I want a debate and a lesson from those more in the know than I. I can’t seem to find it amongst the web of people who continue to destroy the value of the medium they purport to hold so high.
-mike

Muy buena respuesta del profesor Lessig. Existen otros derechos de propiedad intelectual que los patrimoniales. Estoy muy de acuerdo con la posición de que si el autor quiere poner a disposición sus obras, sin renunciar obviamente a sus derechos morales, lo puede hacer.

De la misma forma que si el autor no quiere publicar sus trabajos, está en todo el derecho de mantenerlos inéditos.

alice wrote:

... if parts of work are truly public domain, those parts can be obtained from some other source than the GPL’ed work

If the GPL applied to such parts (which point has already been questioned), would the existence of other sources make any difference? People seem to be saying, above, that a licence is simply a contract and may include provisions beyond the scope of those which are necessary, and hence beyond the limits of the copyright covering the work in question.

So is the following a valid licence? "You may copy my work during the next 20 years, provided you refrain from doing so thereafter." Of course, those who did not accept it would still be free once my work entered the public domain; but not so those who did.

Really happy to see you getting involved in this legal debate Professor Lessig. Having a respected opinion leader in the field of law, like yourself, stand up against the SCO FUD machine is essential in order to minimize the damage that SCO is able to do to Open Source software.

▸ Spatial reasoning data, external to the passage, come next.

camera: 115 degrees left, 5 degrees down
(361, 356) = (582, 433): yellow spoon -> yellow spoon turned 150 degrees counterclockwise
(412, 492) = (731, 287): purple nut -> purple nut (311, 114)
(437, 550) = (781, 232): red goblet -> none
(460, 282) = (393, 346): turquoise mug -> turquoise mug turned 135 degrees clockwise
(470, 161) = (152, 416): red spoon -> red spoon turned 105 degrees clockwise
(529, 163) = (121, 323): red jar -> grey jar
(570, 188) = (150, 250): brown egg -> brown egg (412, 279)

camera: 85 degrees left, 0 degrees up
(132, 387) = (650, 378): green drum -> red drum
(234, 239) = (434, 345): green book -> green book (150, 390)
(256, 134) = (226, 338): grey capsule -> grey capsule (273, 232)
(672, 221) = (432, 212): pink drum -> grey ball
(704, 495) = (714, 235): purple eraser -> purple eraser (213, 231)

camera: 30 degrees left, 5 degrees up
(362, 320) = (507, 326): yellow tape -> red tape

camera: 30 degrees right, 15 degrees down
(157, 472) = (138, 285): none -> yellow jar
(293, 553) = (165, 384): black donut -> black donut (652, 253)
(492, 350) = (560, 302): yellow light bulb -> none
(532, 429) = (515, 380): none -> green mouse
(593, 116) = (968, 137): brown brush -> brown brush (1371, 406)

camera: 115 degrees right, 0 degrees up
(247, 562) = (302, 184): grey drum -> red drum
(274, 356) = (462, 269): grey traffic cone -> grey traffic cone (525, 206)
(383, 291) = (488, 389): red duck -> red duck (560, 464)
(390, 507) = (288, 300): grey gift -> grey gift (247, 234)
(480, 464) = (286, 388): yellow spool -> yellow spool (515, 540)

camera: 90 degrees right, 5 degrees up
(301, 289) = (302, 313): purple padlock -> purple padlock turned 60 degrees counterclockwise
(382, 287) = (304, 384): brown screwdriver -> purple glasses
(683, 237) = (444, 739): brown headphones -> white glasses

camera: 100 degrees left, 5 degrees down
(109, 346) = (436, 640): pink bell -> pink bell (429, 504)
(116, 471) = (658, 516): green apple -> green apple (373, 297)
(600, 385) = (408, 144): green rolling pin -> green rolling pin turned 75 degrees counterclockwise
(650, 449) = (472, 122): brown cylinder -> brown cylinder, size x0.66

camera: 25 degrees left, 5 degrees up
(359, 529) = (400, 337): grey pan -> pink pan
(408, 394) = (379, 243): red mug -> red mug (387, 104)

This post is for Mike Jarvis. Are you still there?

I think its quite clear that SCO's position is baseless, but what I believe is going on here is to bring to forefront the underlying issue-should common sense be copy righted? I think s/w is the information age's common sense and no company should be allowed to patent them. It will stifle innovation at the expense of myopic profitability. I hope the US patent and copy right office is getting an education so they will stop issuing absurd protection.

Don't you think you are paying too much attention to MrBride, huh Lawrence?